Saturday, 3 November 2012

The Transformation of Policy Between the Wars

Immediately after the First World War, the government's aim for policy was to get the economy back to the 'normality' experienced prior to 1914. This sort of thing included the government playing a limited role in the economy, more integration with the world economy and restoration of the gold standard, free trade and a balance budget.

Initially these three final points are achieved. The budget is eventually balanced, albeit a higher budget than previous years due to the increase social spending and maintenance of the national debt. During the 1920's the policy of free trade is also pretty much restored. Britain gets back on the gold standard in 1925 at the rate of £1 = $4.86. Germany and France both rejoin the gold standard at a similar time, along with most other leading economies. Why did we return to the gold standard you may ask? Well, firstly it helped achieve the restoration of pre-war 'normality'. Also, it aimed to try and stabilise the currency which would in turn help out trade. Another feature of the gold standard was to allow the monetary system to function on its own. What I mean by this, is that if the country runs a payments surplus then gold will flow into the country, interest rates will be decreased so wages and prices will fall. This will in turn cure the surplus. It also works the opposite way for a payments deficit. A final point is that the gold standard was a means of stopping politicians from meddling with the money supply!

However, pre 1914 the gold standard worked but after the war and during the 1920's it just didn't. There is a list of potential reasons for this:

  • Why the gold standard worked pre-1914:
    • It was developed gradually over time.
    • Capital and labour was freely moving.
    • The central bank could use interest rates to protect the currency, independent of the government. 
    • London was still a financial centre.

  • What changed in the 20's?
    • There was a rush to return to the gold standard.
    • More protectionism and less migration due to barriers.
    • Central banks were under pressure from politicians.
    • Paris and New York now competing against London as financial centres. 

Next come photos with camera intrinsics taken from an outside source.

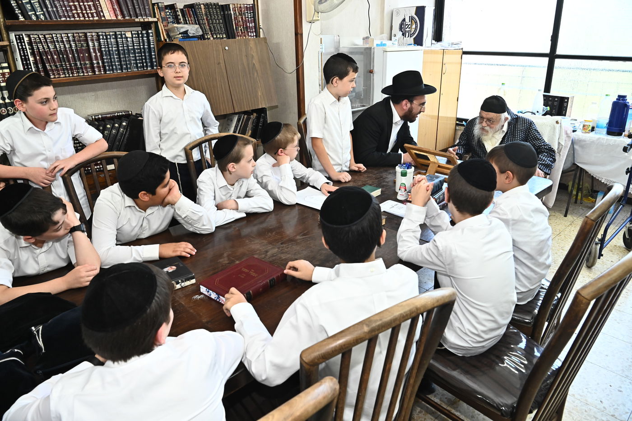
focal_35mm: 24
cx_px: 316
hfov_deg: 73.8
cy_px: 210
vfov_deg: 53.1
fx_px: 421
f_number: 9
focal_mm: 24
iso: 2500
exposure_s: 1/200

Mr. Keynes pops up again in this debate. He pointed out that British prices had risen faster than the US', so starting at the same £1 = $4.86 rate would be an overvaluation of the pound. Although this shouldn't have matter because the gold standard should re-adjust prices, Keynes doubted it would work. He thought it would have bad domestic effects including interest rates needing to be kept at 4.5-4.5% and due to this borrowing would become expensive and investment would suffer.

The world slump is the next chronological step in the economic history of Britain. The recession of 1929 - 1931 started because of the Wall Street Crash in the US. This meant massive balance of payments problems. In 1931 came the European Banking Crisis and so in Autumn of that year Britain was forced off of the gold standard. This was first portrayed as a temporary change, but gradually the realisation came about that it was for good. Interest rates were cut to 2% to encourage borrowing and investment which would boost the economy again! Amazingly, there was a recovery. GDP rose as investment rose and Britain actually now compared well with other global economies. It would be easy to say all of this was because of the gold standard, but it isn't true as many other factors were also contributing to the recovery of the British economy. What the slump did cause, however, is the abandonment of free trade between 1931 and 1932. 

Keynes had the idea that investment from the government was something that was necessary for the economy. But, the treasury wasn't in agreement with this theory. They believed it would unsettle foreign investors and worsen the national debt. Keynes thought that there was no point in cutting wages because demand and consumption would suffer. What was needed was public investment which would boost the economy via the multiplier effect. The treasury argued it would be inflationary and any more borrowing would get out of control. The only time borrowing was allowed was in a one-off circumstance for rearmament!

Thanks for reading again guys, that'll be it for economic history for a while... I promise! Haha.